Exercise details>
Continue the transcript below about the developer experience lessons at Stormpath, picking up right after its final sentence.

And when you unpack it, I think that was really insightful, was a technical insight. I mean, it’s…in the moment, we didn’t really understand why this mattered so much but in hindsight, it became actually pretty obvious for our product. Well, let’s take us back. Web frameworks do a lot, right? They do a lot of heavy lifting for modern application development, and identity, like many other parts of an application or just a really big part of most apps, and a lot of the frameworks have some notion of a user object. What was happening, and we didn’t really have empathy for this until like Randall forced us to, was that developers, you had to be really motivated and really good to monkey patch in our notion of a user into whatever web framework you were using and try and line up their user object or their user context with what was happening in our service. And like the big secret to the web framework integrations was that we ended up just rewiring that in for you.
And what all that means in English is that for a developer who has no idea what identity even means and just wants a login screen, they could do PIP install, Stormpath Flask and inside of five minutes, have a fully functioning login screen with full-blown account recovery and it all just magically worked and it was production ready. And all they had to do if they wanted to was, you know, change some functionality here and there, change some logos, some colours and they had it all working. And the reason we tell that story, and the reason you had this conversation was that this is a really powerful example of what developer experience and developer relations can be, right? You know, the lesson we learned is, unfortunately, a lesson that a lot of organizations who are committed to going to market with developers, it’s a lesson they oftentimes don’t learn, and which is your dev ex and your dev rel teams are more than just how you push your product out. It’s more than just, you know, generating a bunch of content, going to a bunch of events, you know, writing nice documentation. If it’s done well, it also needs to be a feedback loop back to the product organization. Like the product teams need to be able…need to be listening and that’s the hard part, you get the partners to listen to the developer advocates and developer experience people to make sure that they’re funneling all that feedback into feature requirements and prioritizing it which is a really hard part too.
We might all agree that, you know, this could be done or should be done but finding a way of prioritizing it against all the other requirements you have from all your other types of users is a big challenge, and so that’s something that we culturally had to institute in our company and it ultimately became the heart of our business and our culture for the years after that. And even now into our acquisition and new life in Okta, it’s probably one of the biggest things that we’ve brought over into Okta.

Given information>
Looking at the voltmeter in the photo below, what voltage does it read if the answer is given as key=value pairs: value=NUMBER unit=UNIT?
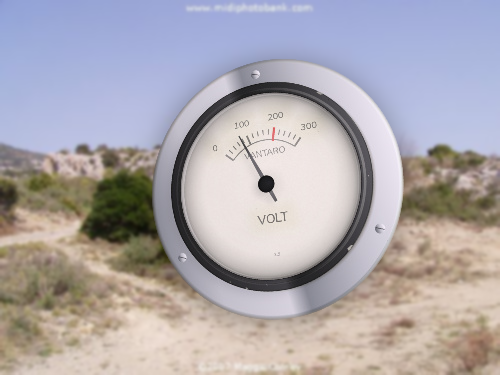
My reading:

Output of the task>
Tamao: A slight bookmark, speaking of events, because part of the story was Randall’s shut up and meet up with 10 shirts with his new little thing and that was also, I thought, just very growth hacky and I thought, you know, sometimes I, you know, forget about the quick ways that you can get some wins. Did he tell you about that story?
Alex: So Randall is very much a guerrilla marketer and so especially when we were early on, we had, you know, we were like 12 people, we had no money and we were having to break into a lot of events and, you know, we didn’t have a big brand either. You know, when you’re 12 people, no one’s heard of your developer brand before. You know, by the time we ultimately sold, people knew who Stormpath was but at the time, nobody knew who we were. So Randall had to go break into events, get speaking slots. Luckily, he has a following so speaking slots weren’t the hardest thing for him, but other times he couldn’t sponsor and so he would just show up with shirts and guerrilla and just be effectively be like the unofficial sponsor of the event, he would give shirts out. And then the cool thing that he would do, and this is for people who do developer relations, I think this is one of the things we actually were able to get value out of meetups, it’s hard to get value out of meetups because oftentimes, you’re either speaking or you’re not, and one of the things that Randall was great at was making sure he was grabbing people between sessions, offering them shirts and then dragging them into a computer and giving them a demo, not to sell them on the product but to get their feedback on the product. And that ultimately became a big…of one of our kinda big ways we did events, is making sure we were forcibly engaging people even if we had to jump on them.
Tamao: Part of what he shared with me was…I think it was with the Flask integration but when you guys were still not knowing that he’d gone guerrilla and done this, that he had found a meet up really quickly, gone with 10 t-shirts and said, “I’ll give you a shirt if you test this out and give me feedback.”
Alex: Oh, he didn’t tell me that.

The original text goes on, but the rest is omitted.